Elements of a strong care plan

A well-designed care plan focuses on the whole person, taking into account both clinical factors and social determinants of health, such as economic security, and access to food, shelter, and transportation. While the plan must include interventions to treat the current medical issues, it must also help caregivers anticipate and manage the risk of future complications, including after discharge.

Further, it is essential that care plans foster a team-based, collaborative approach that reaches across disciplines in a variety of roles, including pharmacists, social workers, dieticians, behavioral health specialists, physical therapists, and occupational therapists.

To create care plans for individual patients, interdisciplinary teams use measurements from the latest clinical summaries, physician notes, and other electronic health record (EHR) data, in addition to information gathered directly from patients. For more common conditions such as heart failure, care team members often consult templates that identify the steps patients must take to achieve certain health goals, manage comorbid conditions, and avoid complications.

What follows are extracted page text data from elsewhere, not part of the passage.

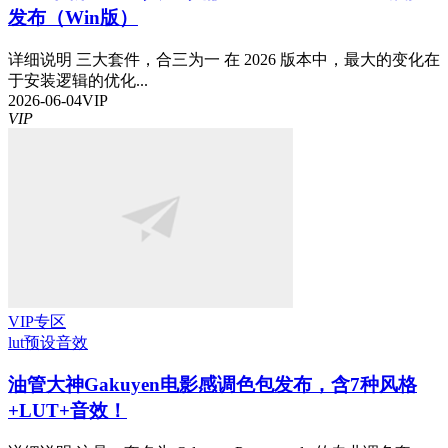
发布（Win版）
详细说明 三大套件，合三为一 在 2026 版本中，最大的变化在
于安装逻辑的优化...
2026-06-04
VIP
VIP
VIP专区
lut预设
音效
油管大神Gakuyen电影感调色包发布，含7种风格
+LUT+音效！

The importance of current evidence

Evidence, of course, plays a critical role in the development of care plans, but staying current with the best and latest evidence-based practices is a substantial challenge for any practicing clinician. For example, a study published in the Journal of the Medical Library Association estimated the volume of medical literature potentially relevant to a primary care physician published in a single month, and found that a physician trained in medical epidemiology would need 628 hours to evaluate all the articles.

To overcome this limitation, many hospitals rely on regularly updated content libraries that are built on the best available evidence, national guidelines, and performance measures. These content libraries include medical conditions and procedures, summaries of studies, and links to evidence in support of care recommendations. Armed with a source of reliable evidence-based content that can be easily incorporated into care plans, care team members can be confident that the plans they formulate are consistent with the most current and credible standards of care.

While virtually all healthcare stakeholders agree that using evidence-based care plans supports better patient outcomes, putting evidence into practice is often easier said than done. However, by leveraging pre-populated, evidence-based content libraries, hospitals can reduce much of the heavy lifting, empowering their interdisciplinary staff to develop care plans that facilitate communication and collaboration, ease care transitions, and ultimately drive superior patient care and outcomes.